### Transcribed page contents
......

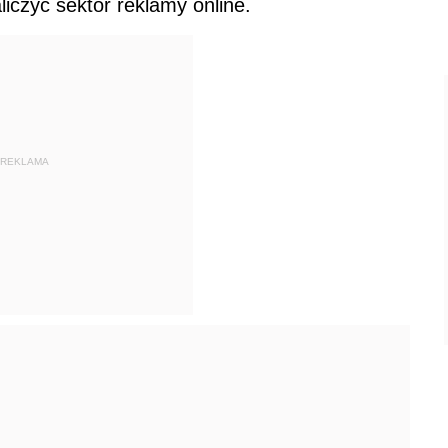
iczyć sektor reklamy online.
REKLAMA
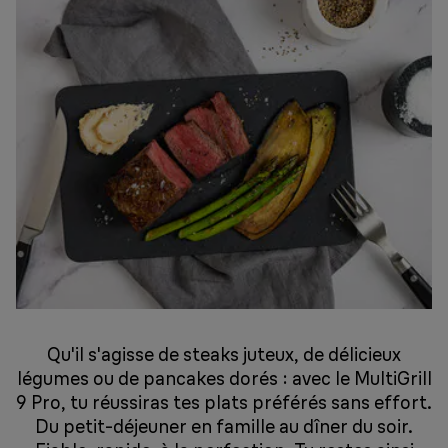
Qu'il s'agisse de steaks juteux, de délicieux
légumes ou de pancakes dorés : avec le MultiGrill
9 Pro, tu réussiras tes plats préférés sans effort.
Du petit-déjeuner en famille au dîner du soir.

......

Please quote the transcribed page contents above word for word, covering all of the material and leaving out the pictures.

### RESPONSE TO THE TASK
iczyć sektor reklamy online.
REKLAMA
Qu'il s'agisse de steaks juteux, de délicieux
légumes ou de pancakes dorés : avec le MultiGrill
9 Pro, tu réussiras tes plats préférés sans effort.
Du petit-déjeuner en famille au dîner du soir.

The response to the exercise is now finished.